トルコの人間国宝クラスの歌手、故・キャー二・カラジャのオスマン古典ものを歌っているビデオに行ってみます。共演者にはジヌチェン・タンルコルルのような往年の巨匠も登場します。昨日の宗教歌の緊張感溢れる独唱とは一転して、伸びやかな美しさを感じます。2,3本目(埋め込み禁止でした)では、ウードのジヌチェン・タンルコルル率いる楽団の合唱の中に参加しています。5本ほどある中から、ヒュッザムとフェラーナークの歌を選んでみました。両方ジヌチェン作曲のスーフィー宗教歌のようです。

kani karaca-olmaz ilaç sine-i sadpareme

"olmaz ilaç sine-i sadpareme" というドラマか映画の主題歌のようです。この映像なので、エンディング部分でしょうか。

6) HÜZZAM ilahi 2/3 -Nedendir? -Why? (C Tanrıkorur)
HÜZZAM İLAHİ - NEDENDİR?
Lyrics/Güfte:AZİZ MAHMUD HÜDÂYÎ Hz.
Composer/Bestekâr: CİNUÇEN TANRIKORUR
Opus/Beste no. 245 (Washington DC 11.05.1990)
Beat/Usûl: Duyek
Speaker/sunucu: Yusuf Ziya Özkan

Performed by the TANRIKORUR ENSEMBLE Singers: Hafızes Kani Karaca and Ali İnan, Bahri Güngördü, Enes Ergür, Nusret Yilmaz, Alper Ayorak, Ender Doğan and Başar Dikici
Instrumentalists: C.Tanrıkorur (Oud), Yavuz Akalın and Murat Tokaç (Ney), Aydın Oran (Sinekeman), Fikret Karakaya (Kemençe), Özer Arkun (Cello), Devrim Ekiz (Kanun), Vahid Anadolu (Bendir)

This Sufi Hymn in the maqam Huzzam by the Turkish composer Cinuçen Tanrıkorur (1938-2000) set to a poem of the great Sufi saint Hz. Aziz Mahmud Hüdâyi (1543-1628) was performed here by the Tanrikorur Ensemble at a concert of Sufi Music in Istanbul in 1997.

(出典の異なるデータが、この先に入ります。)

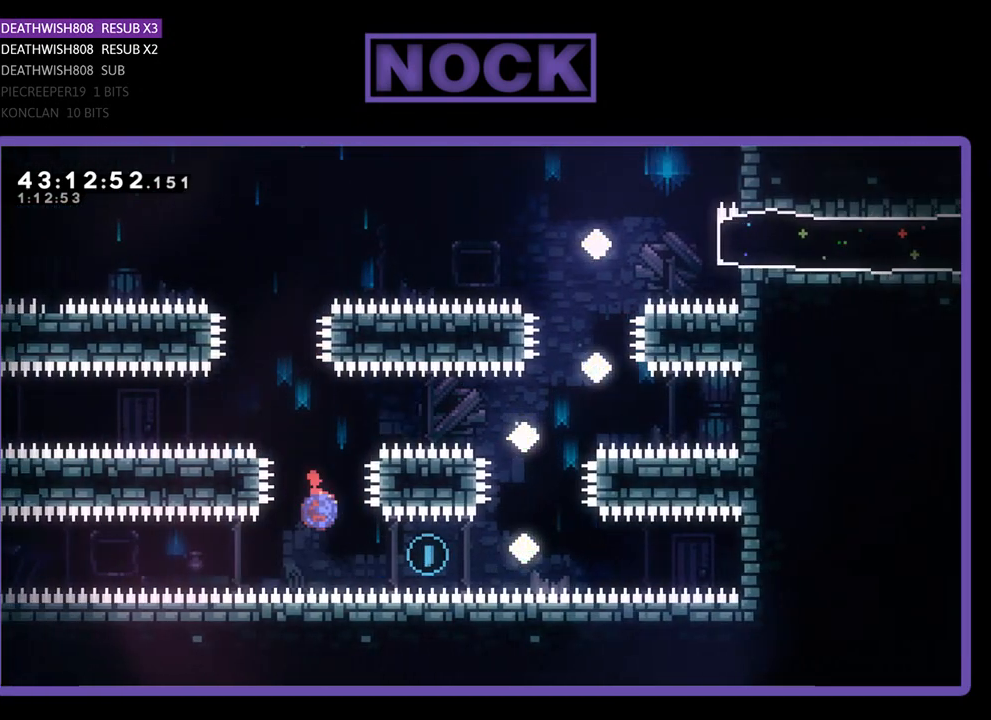
{"buttons": [], "left_stick": "center", "events": [[300, "CIRCLE", "up"], [433, "DPAD_RIGHT", "up"], [500, "R2", "up"]]}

FERAHNÂK_Dahilek Ya Resulallah+ Bahar Oldu (C Tanrıkorur
FERAHNÂK SUFI HYMNS (İlahiler)
"DAHÎLEK YÂ RESÛLALLAH"
"BAHAR OLDU"
Speaker/sunucu: Yusuf Ziya Özkan

Performed by the TANRIKORUR ENSEMBLE Singers: Hafızes Kani Karaca and Ali İnan, Bahri Gungördü, Enes Ergür, Nusret Yılmaz, Alper Ayorak, Ender Doğan and Başar Dikici
Instrumentalists: C.Tanrikorur (Oud), Yavuz Akalın and Murat Tokaç (Ney), Aydın Oran (Sinekeman), Fikret Karakaya (Kemençe), Özer Arkun (Cello), Devrim Ekiz (Kanun), Vahid Anadolu (Bendir)

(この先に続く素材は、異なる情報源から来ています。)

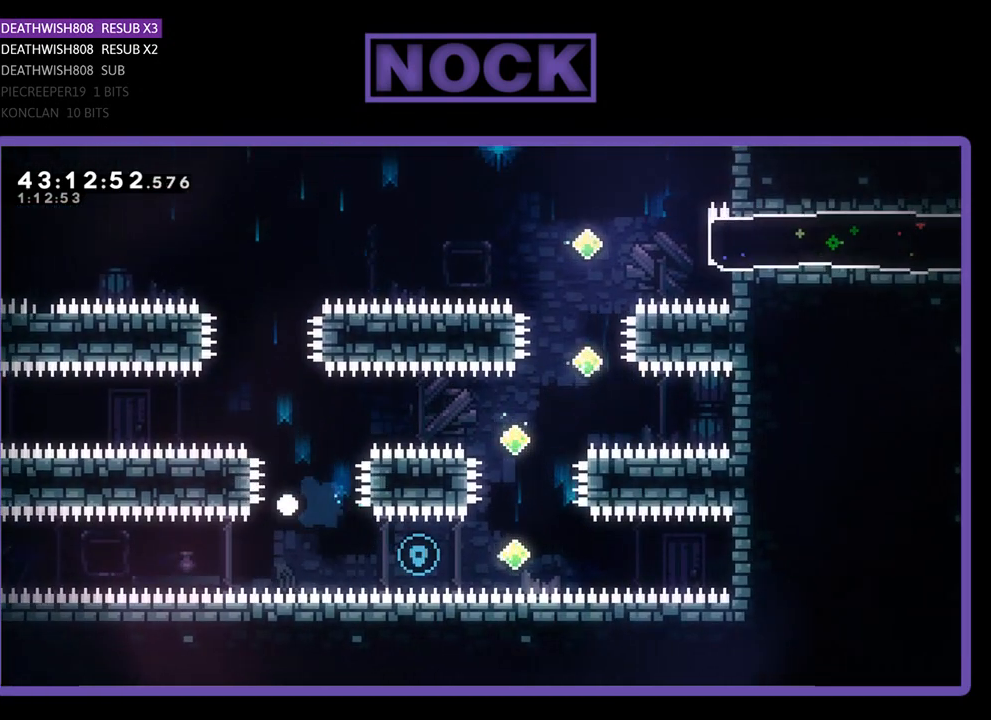
{"buttons": [], "left_stick": "center", "events": []}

Two Sufi Hymns in the maqam Ferahnâk by the Turkish composer Cinuçen Tanrıkorur (1938-2000) set to the poems of Yaman Dede and the great Sufi saint Hz. Aziz Mahmud Hudayi (1543-1628) were performed here by the Tanrikorur Ensemble at a concert of Sufi Music in Istanbul in 1997.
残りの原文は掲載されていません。